Brückenschlag zwischen Theorie und Praxis
SIETAR will eine Brücke schlagen zwischen Theorie und Praxis der Interkulturalität. Diesem Ziel hat sich die Organisation verschrieben - und dieses Ziel sollte auch mit dem Symposium verfolgt werden. Doch schnell zeigte sich: Theoretische Überlegungen haben ihre Tücken - denn jeder schätzt die Herausforderungen interkultureller Arbeit aufgrund seiner eigenen Wahrnehmung anders ein.
Deutlich wurde dies beispielsweise bei der Podiumsdiskussion, die die 'Interkulturelle Arbeit im Wandel - Rückblicke und Ausblicke' beleuchten sollte. Alexander Thomas, Professor für Sozialpsychologie an der Universität Regensburg und ein Wegbereiter der interkulturellen Forschung in Deutschland, wies darauf hin, dass die Rolle der Religion bei interkulturellen Trainings hier zu Lande unterschätzt werde. Wer Menschen auf eine Arbeit in islamischen Ländern vorbereite, müsse sie darauf einstellen, dass religiöse Vorstellungen dort die ganze Gesellschaft prägen. In Deutschland würde dies oft vernachlässigt, weil die Religion hier nur im privaten Raum stattfinden würde. Eine Französin aus dem Publikum widersprach dieser Annahme: 'Schulkinder beginnen das neue Schuljahr, indem sie gemeinsam einen Gottesdienst besuchen', berichtete sie von ihren Erfahrungen. Dass Deutsche ihre Gesellschaft als säkularisiert bezeichnen, konnte sie nicht nachvollziehen. Anderer Meinung als Thomas war auch der Islamwissenschaftler Elias Jammal: 'In manchen Gegenden Deutschlands, wie etwa in Schwaben, nimmt die Religion viel mehr Platz im gesellschaftlichen Leben ein als in den meisten islamischen Ländern.'
Rapide Internationalisierung erzwingt neue Ideen
So schwer das Thema Interkulturalität auch zu greifen ist, so wichtig ist es dennoch, sich damit zu beschäftigen. Dies machte Professor Alois Moosmüller von der Ludwig-Maximilians-Universität München in seinem Eröffnungsvortrag deutlich. 'Wir beobachten eine rapide Internationalisierung der Firmen', berichtete er. Vor allem durch länderübergreifende Projektarbeit würden auf die Mitarbeiter neue Herausforderungen zukommen, da durch unterschiedliche kulturgeprägte Verhaltensmuster neue Reibungspunkte auftauchen. 'Für die Mitarbeiter entsteht zusätzlicher Druck und Stress, den die Unternehmen derzeit überhaupt nicht auffangen.' Nun sei es auch an den interkulturellen Trainern, Lösungen für dieses Spannungsfeld zu erarbeiten, so der Ethnologie-Wissenschaftler.

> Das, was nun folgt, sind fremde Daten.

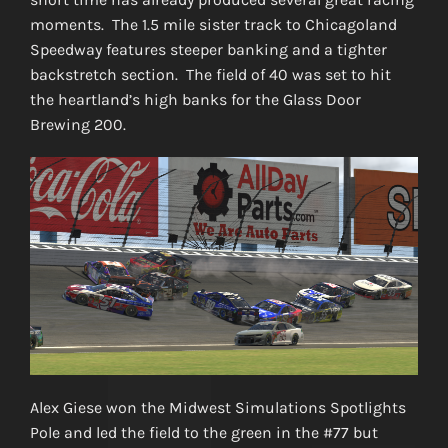
moments. The 1.5 mile sister track to Chicagoland
Speedway features steeper banking and a tighter
backstretch section. The field of 40 was set to hit
the heartland’s high banks for the Glass Door
Brewing 200.
Alex Giese won the Midwest Simulations Spotlights
Pole and led the field to the green in the #77 but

Großes Interesse an Praxistipps
Um die Berufspraxis in den interkulturellen Arbeitsfeldern ging es auch in den mehrstündigen Tracks, auf die sich die Teilnehmer verteilten. An den zwei Tagen standen je vier Themen zur Auswahl, darunter 'Diversität in Organisationen', 'Einwanderungsgesellschaft' und 'Interkulturelle Mediation'.

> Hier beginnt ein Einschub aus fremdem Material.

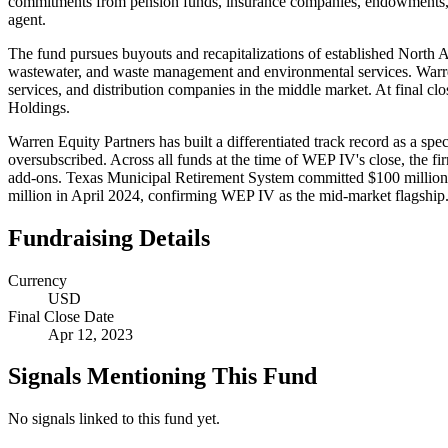
commitments from pension funds, insurance companies, endowments, fo
agent.
The fund pursues buyouts and recapitalizations of established North Ame
wastewater, and waste management and environmental services. Warren 
services, and distribution companies in the middle market. At final
Holdings.
Warren Equity Partners has built a differentiated track record as a sp
oversubscribed. Across all funds at the time of WEP IV's close, the f
add-ons. Texas Municipal Retirement System committed $100 million to
million in April 2024, confirming WEP IV as the mid-market flagship
Fundraising Details
Currency
USD
Final Close Date
Apr 12, 2023
Signals Mentioning This Fund
No signals linked to this fund yet.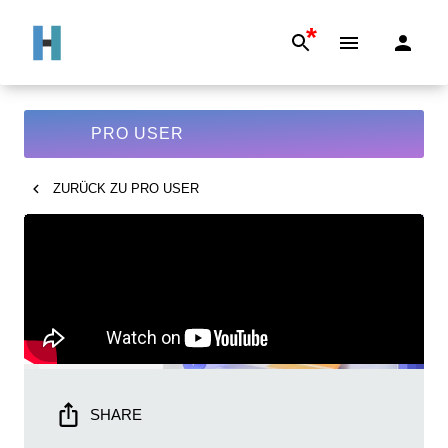
*
PRO USER
ZURÜCK ZU
PRO USER
SHARE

Auch hier gab es keine allgemein gültigen Antworten - aber dafür viele Berichte aus der Praxis. So erzählte etwa die Mediatorin Sosan Azad, dass sie zum Abschluss einer Vermittlung manchmal auf einen schriftlichen Vertrag verzichte: 'In vielen Kulturen ruft ein Vertrag Misstrauen hervor, weil er als westliches Instrument gesehen wird.' Verbindlicher wirke oft ein Handschlag oder ein gemeinsames Foto der Streithähne. 'Seien Sie offen für die Ideen Ihrer Kunden', warb Azad.

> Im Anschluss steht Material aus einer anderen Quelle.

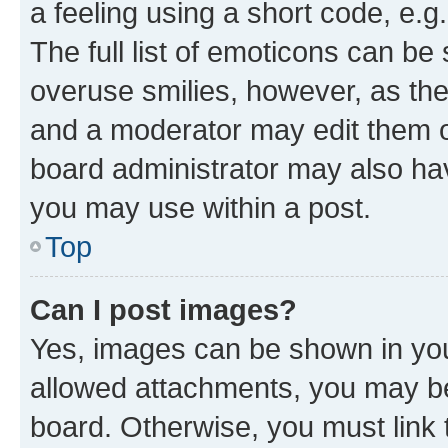
a feeling using a short code, e.g
The full list of emoticons can be 
overuse smilies, however, as th
and a moderator may edit them o
board administrator may also hav
you may use within a post.
Top
Can I post images?
Yes, images can be shown in your
allowed attachments, you may be
board. Otherwise, you must link 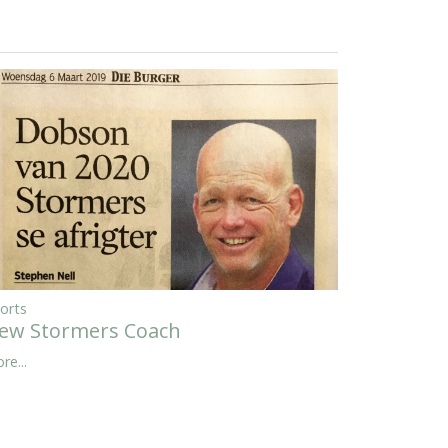
orts
ew Stormers Coach
re...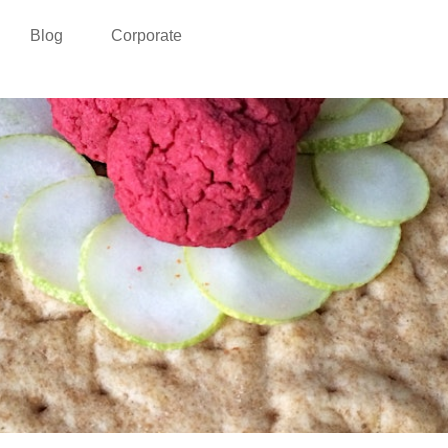
Blog
Corporate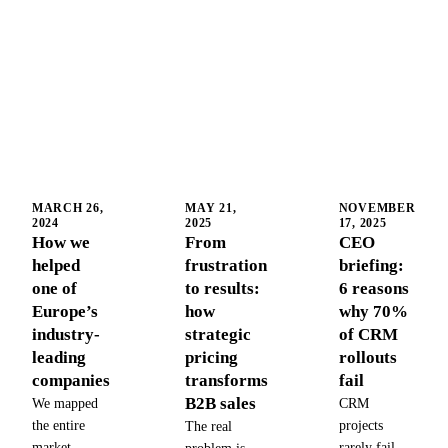
MARCH 26,
MAY 21,
NOVEMBER
2024
2025
17, 2025
How we
From
CEO
helped
frustration
briefing:
one of
to results:
6 reasons
Europe’s
how
why 70%
industry-
strategic
of CRM
leading
pricing
rollouts
companies
transforms
fail
B2B sales
We mapped
CRM
the entire
projects
The real
market,
rarely fail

Diese und andere Hinweise wurden von den Teilnehmern begeistert aufgenommen. Und der Erfahrungsaustausch gab wichtige Impulse, wie viele Besucher betonten. In gemeinsamen Reflexionen - so schien es - lag das größte Bedürfnis der Teilnehmer. Denn mit Rezepten kann zu diesem Thema ohnehin niemand dienen.